We investigate spherically symmetric static and dynamical Brans-Dicke theory exact solutions using invariants and, in particular, the Newman Penrose formalism utilizing Cartan scalars. In the family of static, spherically symmetric Brans-Dicke solutions, there exists a three-parameter family of solutions, which have a corresponding limit to general relativity. This limit is examined through the use of Cartan invariants via the Cartan-Karlhede algorithm and is additionally supported by analysis of scalar polynomial invariants. It is determined that the appearance of horizons in these spacetimes depends primarily on one of the parameters, n, of the family of solutions. In particular, expansion-free surfaces appear which, for a subset of parameter values, define additional surfaces distinct from the standard surfaces (e.g., apparent horizons) identified in previous work.

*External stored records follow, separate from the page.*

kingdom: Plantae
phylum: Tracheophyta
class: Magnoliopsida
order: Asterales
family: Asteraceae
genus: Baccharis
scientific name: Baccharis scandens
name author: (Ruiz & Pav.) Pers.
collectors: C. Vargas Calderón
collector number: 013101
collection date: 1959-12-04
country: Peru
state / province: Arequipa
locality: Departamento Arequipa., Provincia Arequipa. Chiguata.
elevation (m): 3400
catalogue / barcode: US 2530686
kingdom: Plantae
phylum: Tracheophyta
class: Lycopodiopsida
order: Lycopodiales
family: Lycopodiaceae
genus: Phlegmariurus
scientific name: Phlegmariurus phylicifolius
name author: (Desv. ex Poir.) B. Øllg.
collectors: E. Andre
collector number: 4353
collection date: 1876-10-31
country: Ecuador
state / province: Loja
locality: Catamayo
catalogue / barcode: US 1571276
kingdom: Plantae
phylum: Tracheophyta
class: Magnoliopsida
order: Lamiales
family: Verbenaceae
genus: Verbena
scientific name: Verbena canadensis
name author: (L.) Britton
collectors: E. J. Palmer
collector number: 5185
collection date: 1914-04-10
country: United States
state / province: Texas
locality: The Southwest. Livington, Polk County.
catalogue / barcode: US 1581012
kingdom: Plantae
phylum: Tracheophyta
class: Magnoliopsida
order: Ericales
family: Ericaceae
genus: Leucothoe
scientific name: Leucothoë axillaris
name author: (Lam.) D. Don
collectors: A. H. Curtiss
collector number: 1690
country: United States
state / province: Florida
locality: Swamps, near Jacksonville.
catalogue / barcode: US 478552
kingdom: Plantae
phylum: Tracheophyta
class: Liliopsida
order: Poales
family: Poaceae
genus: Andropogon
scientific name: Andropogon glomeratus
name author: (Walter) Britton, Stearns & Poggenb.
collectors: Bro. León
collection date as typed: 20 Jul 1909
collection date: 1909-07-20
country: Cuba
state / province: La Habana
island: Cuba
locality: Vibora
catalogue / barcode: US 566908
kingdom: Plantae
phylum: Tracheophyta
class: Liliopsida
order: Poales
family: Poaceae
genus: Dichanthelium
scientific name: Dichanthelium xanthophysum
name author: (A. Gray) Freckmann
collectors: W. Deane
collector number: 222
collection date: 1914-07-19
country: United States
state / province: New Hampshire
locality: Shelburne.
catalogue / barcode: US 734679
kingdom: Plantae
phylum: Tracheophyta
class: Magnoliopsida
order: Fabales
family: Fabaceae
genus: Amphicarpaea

The "r = 2M" surface in static spherically symmetric Brans-Dicke solutions was previously shown to correspond to the Schwarzschild horizon in general relativity when an appropriate limit exists between the two theories. We show additionally that other geometrically defined horizons exist for these cases, and identify all solutions for which the corresponding general relativity limit is not a Schwarzschild one, yet still contains horizons. The identification of some of these other surfaces was noted in previous work and is characterized invariantly in this work. In the case of the family of dynamical Brans-Dicke solutions, we identify similar invariantly defined surfaces as in the static case and present an invariant characterization of their geometries. Through the analysis of the Cartan invariants, we determine which members of these families of solutions are locally equivalent, through the use of the Cartan-Karlhede algorithm. In addition, we identify black hole surfaces, naked singularities, and wormholes with the Cartan invariants. The aim of this work is to demonstrate the usefulness of Cartan invariants for describing properties of exact solutions like the local equivalence between apparently different solutions, and identifying special surfaces such as black hole horizons.